> **What needs to be done**:
Print all of the lines below word for word, with nothing added, dropped, or changed.

> **Input records**:

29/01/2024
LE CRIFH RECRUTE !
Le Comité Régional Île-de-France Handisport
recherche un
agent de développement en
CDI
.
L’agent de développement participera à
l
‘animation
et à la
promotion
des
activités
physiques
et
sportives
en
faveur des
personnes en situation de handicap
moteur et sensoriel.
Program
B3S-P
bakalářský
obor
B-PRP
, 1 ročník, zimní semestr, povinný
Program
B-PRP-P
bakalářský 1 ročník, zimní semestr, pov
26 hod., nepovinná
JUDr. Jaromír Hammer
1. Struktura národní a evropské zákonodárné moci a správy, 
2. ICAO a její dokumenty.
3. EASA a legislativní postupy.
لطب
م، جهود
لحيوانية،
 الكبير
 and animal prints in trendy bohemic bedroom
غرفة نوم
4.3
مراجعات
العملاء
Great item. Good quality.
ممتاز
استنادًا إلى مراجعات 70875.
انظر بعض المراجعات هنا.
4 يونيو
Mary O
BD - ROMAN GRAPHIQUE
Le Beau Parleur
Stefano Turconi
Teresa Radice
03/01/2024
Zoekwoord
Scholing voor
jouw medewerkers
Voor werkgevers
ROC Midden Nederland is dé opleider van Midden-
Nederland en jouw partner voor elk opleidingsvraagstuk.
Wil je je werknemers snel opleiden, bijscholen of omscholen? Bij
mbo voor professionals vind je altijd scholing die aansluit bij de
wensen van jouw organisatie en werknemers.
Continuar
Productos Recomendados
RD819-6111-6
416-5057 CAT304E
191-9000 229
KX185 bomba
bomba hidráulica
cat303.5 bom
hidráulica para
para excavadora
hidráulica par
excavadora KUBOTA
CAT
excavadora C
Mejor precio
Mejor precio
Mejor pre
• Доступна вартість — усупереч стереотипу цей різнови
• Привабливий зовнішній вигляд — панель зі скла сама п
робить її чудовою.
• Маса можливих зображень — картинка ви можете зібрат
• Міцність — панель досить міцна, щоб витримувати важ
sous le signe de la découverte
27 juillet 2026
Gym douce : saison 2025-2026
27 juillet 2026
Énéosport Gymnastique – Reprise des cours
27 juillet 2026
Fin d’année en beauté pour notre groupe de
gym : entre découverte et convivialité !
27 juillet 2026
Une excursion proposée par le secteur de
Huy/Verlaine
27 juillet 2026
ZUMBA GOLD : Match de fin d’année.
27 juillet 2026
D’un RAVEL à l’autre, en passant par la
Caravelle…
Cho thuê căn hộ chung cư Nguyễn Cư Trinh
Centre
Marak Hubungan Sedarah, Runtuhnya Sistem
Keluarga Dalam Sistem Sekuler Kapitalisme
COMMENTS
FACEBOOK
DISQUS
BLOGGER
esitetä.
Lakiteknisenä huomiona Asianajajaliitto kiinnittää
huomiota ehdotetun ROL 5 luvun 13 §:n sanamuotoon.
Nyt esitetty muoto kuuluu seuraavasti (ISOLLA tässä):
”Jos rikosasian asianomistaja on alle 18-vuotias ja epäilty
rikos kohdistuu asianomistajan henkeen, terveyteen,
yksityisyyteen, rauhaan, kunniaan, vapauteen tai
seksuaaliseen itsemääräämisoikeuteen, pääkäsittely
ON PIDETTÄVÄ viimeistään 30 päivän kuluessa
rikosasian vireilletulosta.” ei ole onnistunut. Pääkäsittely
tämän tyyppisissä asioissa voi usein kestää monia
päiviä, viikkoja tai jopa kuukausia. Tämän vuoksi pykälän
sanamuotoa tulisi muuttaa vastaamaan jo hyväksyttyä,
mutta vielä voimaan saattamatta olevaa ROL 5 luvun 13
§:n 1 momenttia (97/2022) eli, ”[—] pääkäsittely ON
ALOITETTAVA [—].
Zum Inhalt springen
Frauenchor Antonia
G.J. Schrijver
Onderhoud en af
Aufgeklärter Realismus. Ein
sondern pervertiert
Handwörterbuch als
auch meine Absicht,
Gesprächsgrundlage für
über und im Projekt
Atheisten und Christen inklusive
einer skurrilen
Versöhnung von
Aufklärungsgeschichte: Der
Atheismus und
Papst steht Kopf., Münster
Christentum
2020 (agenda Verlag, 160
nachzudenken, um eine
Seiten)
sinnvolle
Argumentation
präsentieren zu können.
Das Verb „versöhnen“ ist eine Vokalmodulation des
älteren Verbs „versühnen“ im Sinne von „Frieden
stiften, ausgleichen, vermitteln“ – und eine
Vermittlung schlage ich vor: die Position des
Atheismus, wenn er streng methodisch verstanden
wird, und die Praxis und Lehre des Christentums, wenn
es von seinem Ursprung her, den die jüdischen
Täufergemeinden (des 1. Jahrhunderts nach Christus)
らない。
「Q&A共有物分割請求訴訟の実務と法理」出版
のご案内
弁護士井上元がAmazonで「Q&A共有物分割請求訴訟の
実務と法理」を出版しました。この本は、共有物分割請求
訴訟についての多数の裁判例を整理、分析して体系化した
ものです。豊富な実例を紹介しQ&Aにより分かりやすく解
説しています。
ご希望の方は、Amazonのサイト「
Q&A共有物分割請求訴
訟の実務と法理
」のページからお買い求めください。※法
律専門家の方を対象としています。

> **Reply to the exercise**:
29/01/2024
LE CRIFH RECRUTE !
Le Comité Régional Île-de-France Handisport
recherche un
agent de développement en
CDI
.
L’agent de développement participera à
l
‘animation
et à la
promotion
des
activités
physiques
et
sportives
en
faveur des
personnes en situation de handicap
moteur et sensoriel.
Program
B3S-P
bakalářský
obor
B-PRP
, 1 ročník, zimní semestr, povinný
Program
B-PRP-P
bakalářský 1 ročník, zimní semestr, pov
26 hod., nepovinná
JUDr. Jaromír Hammer
1. Struktura národní a evropské zákonodárné moci a správy, 
2. ICAO a její dokumenty.
3. EASA a legislativní postupy.
لطب
م، جهود
لحيوانية،
 الكبير
 and animal prints in trendy bohemic bedroom
غرفة نوم
4.3
مراجعات
العملاء
Great item. Good quality.
ممتاز
استنادًا إلى مراجعات 70875.
انظر بعض المراجعات هنا.
4 يونيو
Mary O
BD - ROMAN GRAPHIQUE
Le Beau Parleur
Stefano Turconi
Teresa Radice
03/01/2024
Zoekwoord
Scholing voor
jouw medewerkers
Voor werkgevers
ROC Midden Nederland is dé opleider van Midden-
Nederland en jouw partner voor elk opleidingsvraagstuk.
Wil je je werknemers snel opleiden, bijscholen of omscholen? Bij
mbo voor professionals vind je altijd scholing die aansluit bij de
wensen van jouw organisatie en werknemers.
Continuar
Productos Recomendados
RD819-6111-6
416-5057 CAT304E
191-9000 229
KX185 bomba
bomba hidráulica
cat303.5 bom
hidráulica para
para excavadora
hidráulica par
excavadora KUBOTA
CAT
excavadora C
Mejor precio
Mejor precio
Mejor pre
• Доступна вартість — усупереч стереотипу цей різнови
• Привабливий зовнішній вигляд — панель зі скла сама п
робить її чудовою.
• Маса можливих зображень — картинка ви можете зібрат
• Міцність — панель досить міцна, щоб витримувати важ
sous le signe de la découverte
27 juillet 2026
Gym douce : saison 2025-2026
27 juillet 2026
Énéosport Gymnastique – Reprise des cours
27 juillet 2026
Fin d’année en beauté pour notre groupe de
gym : entre découverte et convivialité !
27 juillet 2026
Une excursion proposée par le secteur de
Huy/Verlaine
27 juillet 2026
ZUMBA GOLD : Match de fin d’année.
27 juillet 2026
D’un RAVEL à l’autre, en passant par la
Caravelle…
Cho thuê căn hộ chung cư Nguyễn Cư Trinh
Centre
Marak Hubungan Sedarah, Runtuhnya Sistem
Keluarga Dalam Sistem Sekuler Kapitalisme
COMMENTS
FACEBOOK
DISQUS
BLOGGER
esitetä.
Lakiteknisenä huomiona Asianajajaliitto kiinnittää
huomiota ehdotetun ROL 5 luvun 13 §:n sanamuotoon.
Nyt esitetty muoto kuuluu seuraavasti (ISOLLA tässä):
”Jos rikosasian asianomistaja on alle 18-vuotias ja epäilty
rikos kohdistuu asianomistajan henkeen, terveyteen,
yksityisyyteen, rauhaan, kunniaan, vapauteen tai
seksuaaliseen itsemääräämisoikeuteen, pääkäsittely
ON PIDETTÄVÄ viimeistään 30 päivän kuluessa
rikosasian vireilletulosta.” ei ole onnistunut. Pääkäsittely
tämän tyyppisissä asioissa voi usein kestää monia
päiviä, viikkoja tai jopa kuukausia. Tämän vuoksi pykälän
sanamuotoa tulisi muuttaa vastaamaan jo hyväksyttyä,
mutta vielä voimaan saattamatta olevaa ROL 5 luvun 13
§:n 1 momenttia (97/2022) eli, ”[—] pääkäsittely ON
ALOITETTAVA [—].
Zum Inhalt springen
Frauenchor Antonia
G.J. Schrijver
Onderhoud en af
Aufgeklärter Realismus. Ein
sondern pervertiert
Handwörterbuch als
auch meine Absicht,
Gesprächsgrundlage für
über und im Projekt
Atheisten und Christen inklusive
einer skurrilen
Versöhnung von
Aufklärungsgeschichte: Der
Atheismus und
Papst steht Kopf., Münster
Christentum
2020 (agenda Verlag, 160
nachzudenken, um eine
Seiten)
sinnvolle
Argumentation
präsentieren zu können.
Das Verb „versöhnen“ ist eine Vokalmodulation des
älteren Verbs „versühnen“ im Sinne von „Frieden
stiften, ausgleichen, vermitteln“ – und eine
Vermittlung schlage ich vor: die Position des
Atheismus, wenn er streng methodisch verstanden
wird, und die Praxis und Lehre des Christentums, wenn
es von seinem Ursprung her, den die jüdischen
Täufergemeinden (des 1. Jahrhunderts nach Christus)
らない。
「Q&A共有物分割請求訴訟の実務と法理」出版
のご案内
弁護士井上元がAmazonで「Q&A共有物分割請求訴訟の
実務と法理」を出版しました。この本は、共有物分割請求
訴訟についての多数の裁判例を整理、分析して体系化した
ものです。豊富な実例を紹介しQ&Aにより分かりやすく解
説しています。
ご希望の方は、Amazonのサイト「
Q&A共有物分割請求訴
訟の実務と法理
」のページからお買い求めください。※法
律専門家の方を対象としています。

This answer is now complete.